» What is required:
Can you transcribe the data verbatim, from its first line through the line containing "5: (780, 831)", including both of those lines but leaving out the pictures?

------------------------------------------------

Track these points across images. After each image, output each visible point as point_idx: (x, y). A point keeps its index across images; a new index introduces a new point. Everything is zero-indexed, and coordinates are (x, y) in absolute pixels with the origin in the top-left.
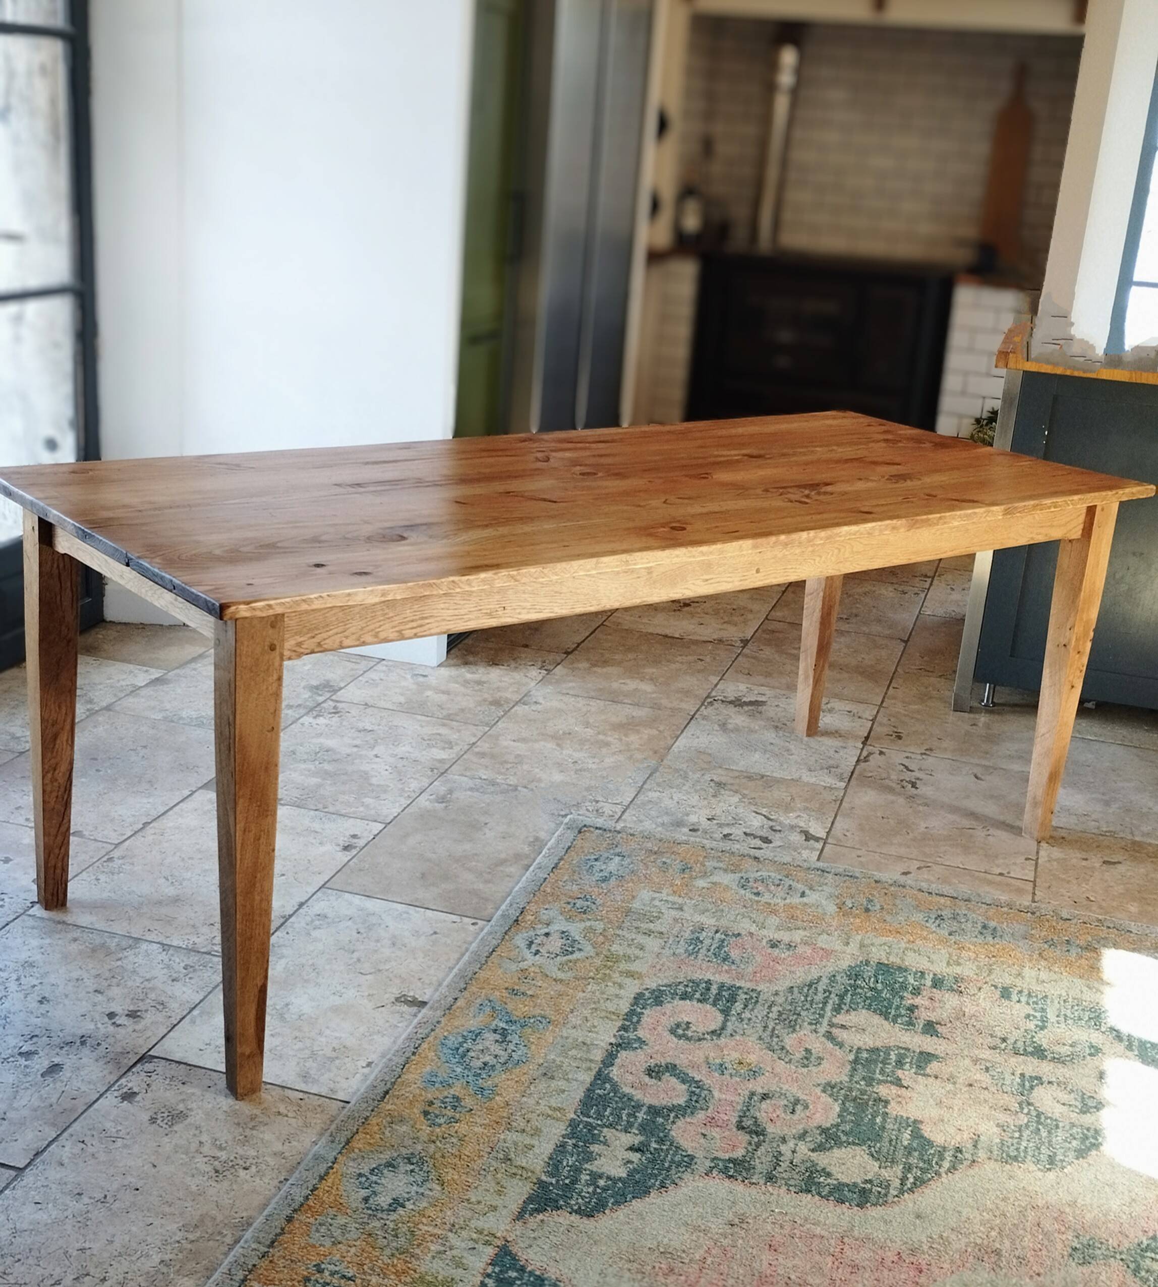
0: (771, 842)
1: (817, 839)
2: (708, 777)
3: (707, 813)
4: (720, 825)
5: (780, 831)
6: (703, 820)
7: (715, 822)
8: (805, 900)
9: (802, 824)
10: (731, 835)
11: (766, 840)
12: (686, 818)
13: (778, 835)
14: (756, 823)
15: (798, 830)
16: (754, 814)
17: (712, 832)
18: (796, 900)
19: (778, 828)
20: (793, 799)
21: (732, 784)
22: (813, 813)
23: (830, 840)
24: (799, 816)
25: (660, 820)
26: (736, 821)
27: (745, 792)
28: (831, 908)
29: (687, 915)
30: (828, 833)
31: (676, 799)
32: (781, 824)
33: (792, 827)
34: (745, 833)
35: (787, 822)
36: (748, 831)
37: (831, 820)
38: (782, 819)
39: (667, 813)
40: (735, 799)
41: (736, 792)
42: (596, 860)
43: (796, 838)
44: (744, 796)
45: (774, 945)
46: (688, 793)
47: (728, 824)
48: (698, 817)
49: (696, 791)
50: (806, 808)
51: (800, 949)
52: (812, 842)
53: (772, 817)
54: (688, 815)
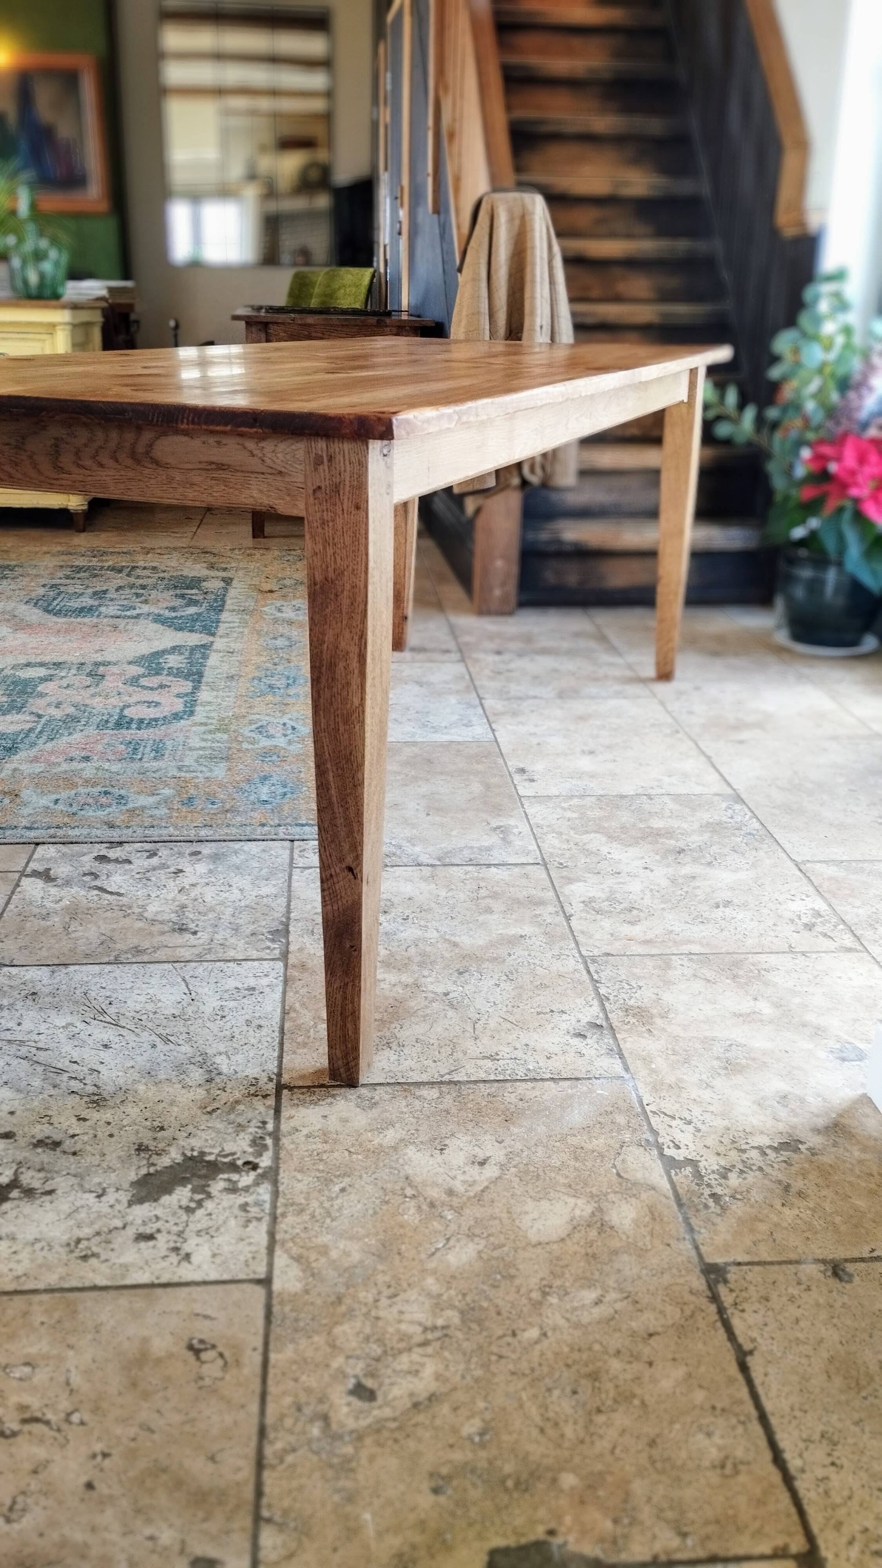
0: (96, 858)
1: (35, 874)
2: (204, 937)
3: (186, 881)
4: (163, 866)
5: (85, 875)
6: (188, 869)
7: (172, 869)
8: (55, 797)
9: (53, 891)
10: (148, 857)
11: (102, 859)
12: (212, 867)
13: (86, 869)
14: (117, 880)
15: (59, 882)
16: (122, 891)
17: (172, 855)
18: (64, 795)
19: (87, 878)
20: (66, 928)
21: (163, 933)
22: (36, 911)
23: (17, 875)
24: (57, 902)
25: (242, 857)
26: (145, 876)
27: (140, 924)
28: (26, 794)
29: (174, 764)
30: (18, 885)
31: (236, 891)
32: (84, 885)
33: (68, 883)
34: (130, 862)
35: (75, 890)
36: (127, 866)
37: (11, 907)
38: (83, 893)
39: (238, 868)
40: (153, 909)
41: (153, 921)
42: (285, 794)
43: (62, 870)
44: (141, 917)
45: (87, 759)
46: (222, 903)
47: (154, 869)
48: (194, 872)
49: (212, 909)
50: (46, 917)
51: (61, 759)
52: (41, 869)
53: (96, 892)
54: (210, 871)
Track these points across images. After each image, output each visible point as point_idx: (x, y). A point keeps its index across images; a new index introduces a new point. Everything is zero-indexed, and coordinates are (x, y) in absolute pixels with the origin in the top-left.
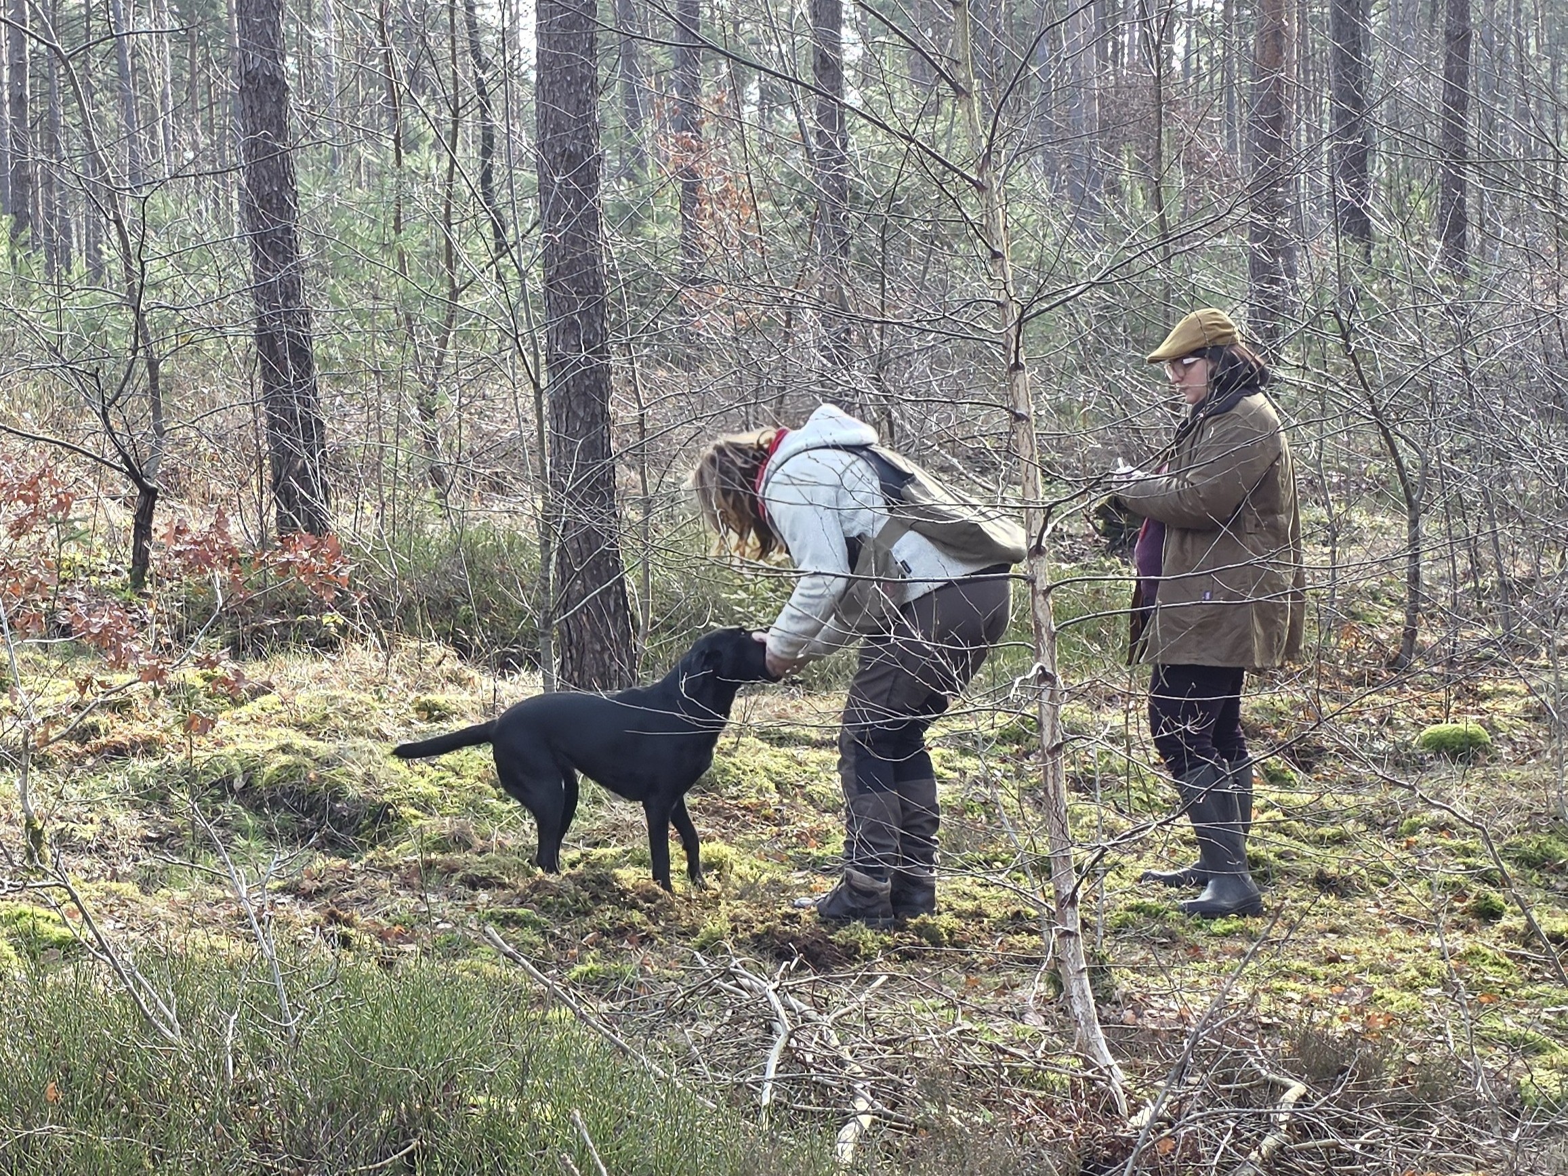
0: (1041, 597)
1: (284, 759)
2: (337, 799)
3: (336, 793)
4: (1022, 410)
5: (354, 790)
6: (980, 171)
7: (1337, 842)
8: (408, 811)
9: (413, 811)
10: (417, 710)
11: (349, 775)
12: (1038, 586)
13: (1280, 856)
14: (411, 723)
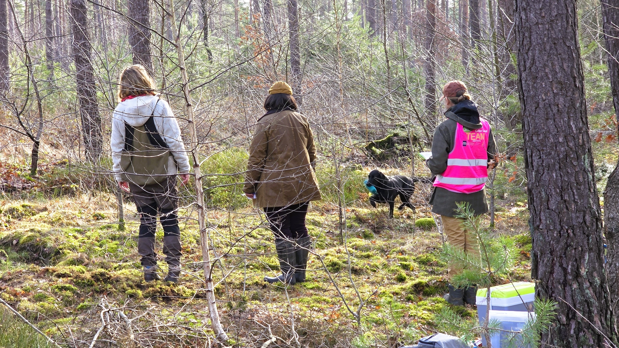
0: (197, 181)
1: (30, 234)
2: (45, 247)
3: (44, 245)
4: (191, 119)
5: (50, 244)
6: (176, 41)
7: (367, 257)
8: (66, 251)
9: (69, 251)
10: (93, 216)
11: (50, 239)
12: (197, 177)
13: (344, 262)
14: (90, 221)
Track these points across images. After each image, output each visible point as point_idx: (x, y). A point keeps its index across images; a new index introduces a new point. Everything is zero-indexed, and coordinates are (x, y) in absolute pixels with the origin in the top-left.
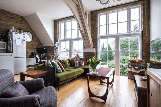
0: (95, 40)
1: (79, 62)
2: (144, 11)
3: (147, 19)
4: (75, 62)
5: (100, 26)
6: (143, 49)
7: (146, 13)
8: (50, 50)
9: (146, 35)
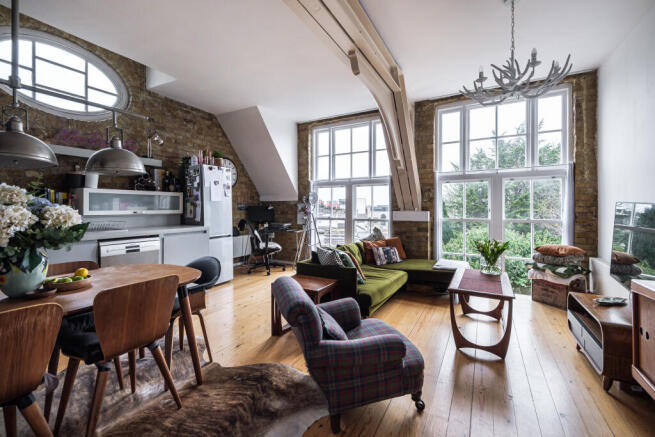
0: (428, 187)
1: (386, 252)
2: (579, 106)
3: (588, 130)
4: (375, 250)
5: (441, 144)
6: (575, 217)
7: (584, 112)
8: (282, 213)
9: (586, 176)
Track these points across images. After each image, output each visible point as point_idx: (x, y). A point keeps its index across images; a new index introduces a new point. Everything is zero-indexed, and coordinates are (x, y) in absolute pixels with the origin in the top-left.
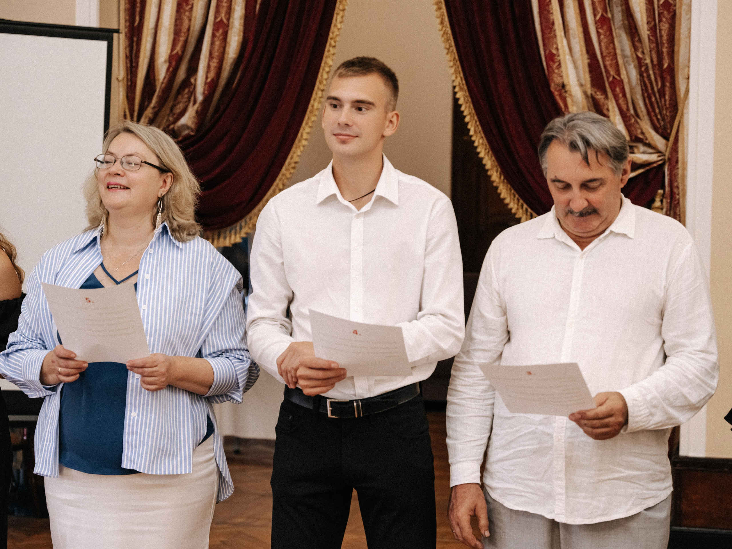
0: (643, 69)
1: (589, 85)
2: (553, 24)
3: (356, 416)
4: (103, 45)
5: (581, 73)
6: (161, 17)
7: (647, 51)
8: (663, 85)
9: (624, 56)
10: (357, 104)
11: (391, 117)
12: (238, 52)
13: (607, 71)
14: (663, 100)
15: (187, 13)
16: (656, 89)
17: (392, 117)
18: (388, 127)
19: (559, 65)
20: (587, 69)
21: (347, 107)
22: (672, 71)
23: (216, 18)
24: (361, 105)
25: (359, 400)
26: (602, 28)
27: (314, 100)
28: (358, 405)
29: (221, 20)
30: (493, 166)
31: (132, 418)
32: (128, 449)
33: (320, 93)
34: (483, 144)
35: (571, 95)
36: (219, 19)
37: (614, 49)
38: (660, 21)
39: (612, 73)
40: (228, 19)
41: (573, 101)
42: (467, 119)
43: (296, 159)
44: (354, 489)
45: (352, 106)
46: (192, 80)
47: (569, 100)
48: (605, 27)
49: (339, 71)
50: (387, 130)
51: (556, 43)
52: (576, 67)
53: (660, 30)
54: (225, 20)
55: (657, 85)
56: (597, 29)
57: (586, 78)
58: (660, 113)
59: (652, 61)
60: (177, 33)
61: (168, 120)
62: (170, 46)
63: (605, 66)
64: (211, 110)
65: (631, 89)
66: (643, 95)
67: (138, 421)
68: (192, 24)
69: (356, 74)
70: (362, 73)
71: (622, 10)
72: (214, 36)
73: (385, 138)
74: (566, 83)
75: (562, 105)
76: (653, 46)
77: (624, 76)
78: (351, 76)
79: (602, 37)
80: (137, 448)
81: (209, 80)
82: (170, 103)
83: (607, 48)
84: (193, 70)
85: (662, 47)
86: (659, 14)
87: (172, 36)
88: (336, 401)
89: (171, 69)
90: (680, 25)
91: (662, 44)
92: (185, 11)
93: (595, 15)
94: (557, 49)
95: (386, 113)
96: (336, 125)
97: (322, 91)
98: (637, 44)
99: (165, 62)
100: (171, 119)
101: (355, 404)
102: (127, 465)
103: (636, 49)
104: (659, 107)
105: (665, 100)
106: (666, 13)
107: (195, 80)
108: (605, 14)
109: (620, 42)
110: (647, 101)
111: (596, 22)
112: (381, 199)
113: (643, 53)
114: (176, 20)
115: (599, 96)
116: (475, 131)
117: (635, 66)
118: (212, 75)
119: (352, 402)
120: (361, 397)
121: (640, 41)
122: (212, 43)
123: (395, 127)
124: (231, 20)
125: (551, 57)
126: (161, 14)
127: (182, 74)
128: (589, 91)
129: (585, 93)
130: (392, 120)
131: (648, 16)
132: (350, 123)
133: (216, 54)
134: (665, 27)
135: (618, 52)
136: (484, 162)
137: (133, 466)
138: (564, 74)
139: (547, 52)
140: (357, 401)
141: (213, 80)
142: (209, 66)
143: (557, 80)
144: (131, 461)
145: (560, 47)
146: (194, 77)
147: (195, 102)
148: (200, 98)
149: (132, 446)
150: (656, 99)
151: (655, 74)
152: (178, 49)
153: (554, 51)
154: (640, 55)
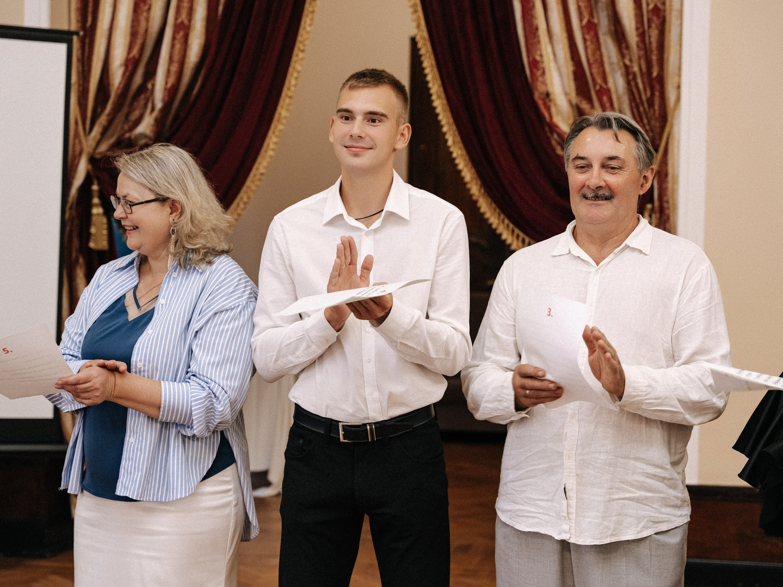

------------------------------------------------

» Your response:
Track these points across images. After each image, output each visible point as point_idx: (x, y). A point keeps its index across images; a new index introduces a new point. Everything is zero-indexed, and coordinates are (x, y) in absolute pixels with the origin in the top-left.
0: (771, 842)
1: (817, 839)
2: (708, 777)
3: (707, 813)
4: (720, 825)
5: (780, 831)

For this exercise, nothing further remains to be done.